::: Given records :::

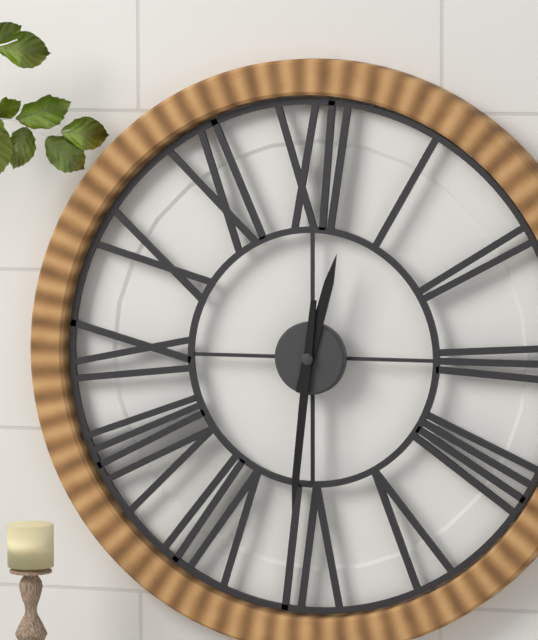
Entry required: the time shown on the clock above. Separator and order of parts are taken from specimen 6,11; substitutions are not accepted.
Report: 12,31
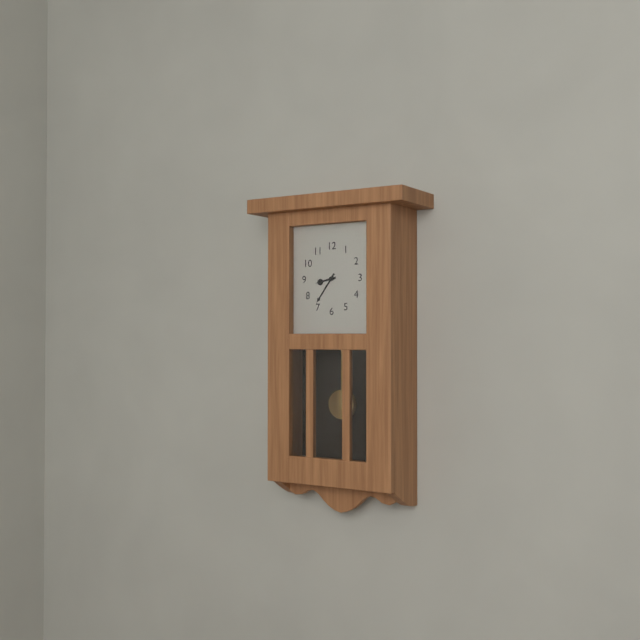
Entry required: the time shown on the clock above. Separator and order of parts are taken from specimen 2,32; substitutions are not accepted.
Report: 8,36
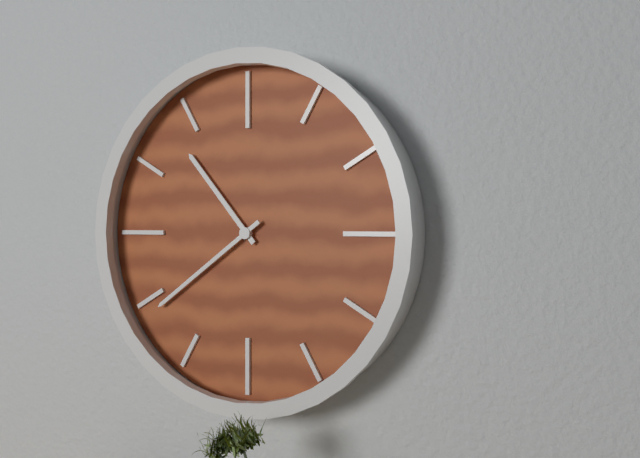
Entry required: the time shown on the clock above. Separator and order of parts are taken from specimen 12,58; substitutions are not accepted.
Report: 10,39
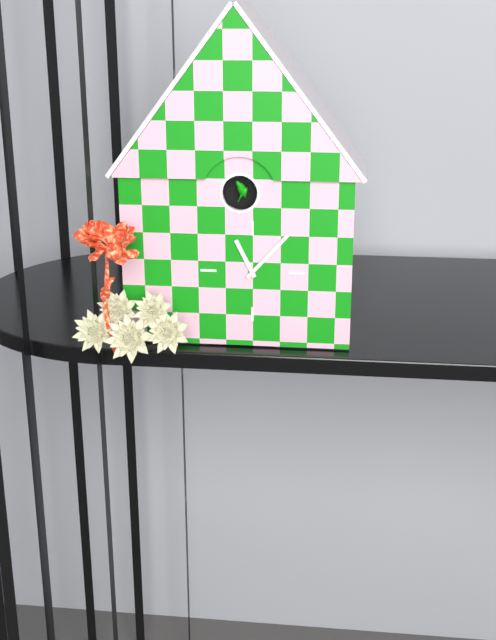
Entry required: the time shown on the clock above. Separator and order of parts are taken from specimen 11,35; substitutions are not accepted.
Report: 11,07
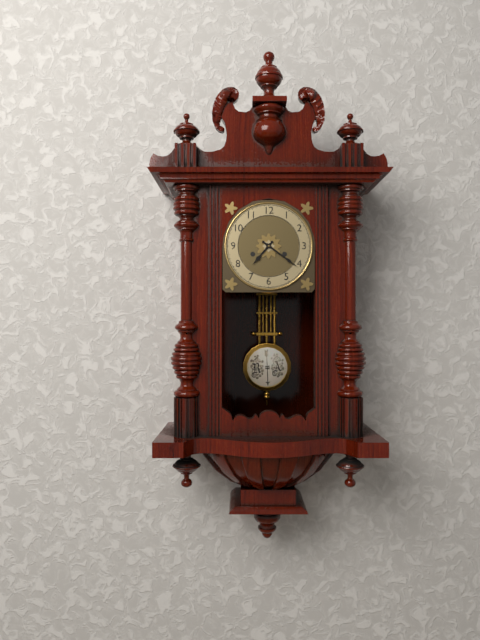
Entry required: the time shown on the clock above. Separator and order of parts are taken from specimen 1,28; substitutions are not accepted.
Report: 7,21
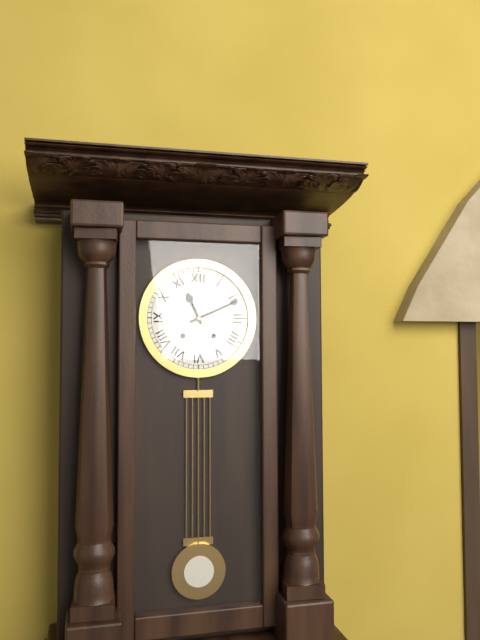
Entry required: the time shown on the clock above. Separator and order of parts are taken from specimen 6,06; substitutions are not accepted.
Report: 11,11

:::

Tally the lines of the records above that contain the word "Report". Reply with the number alone.

(Completed task) 6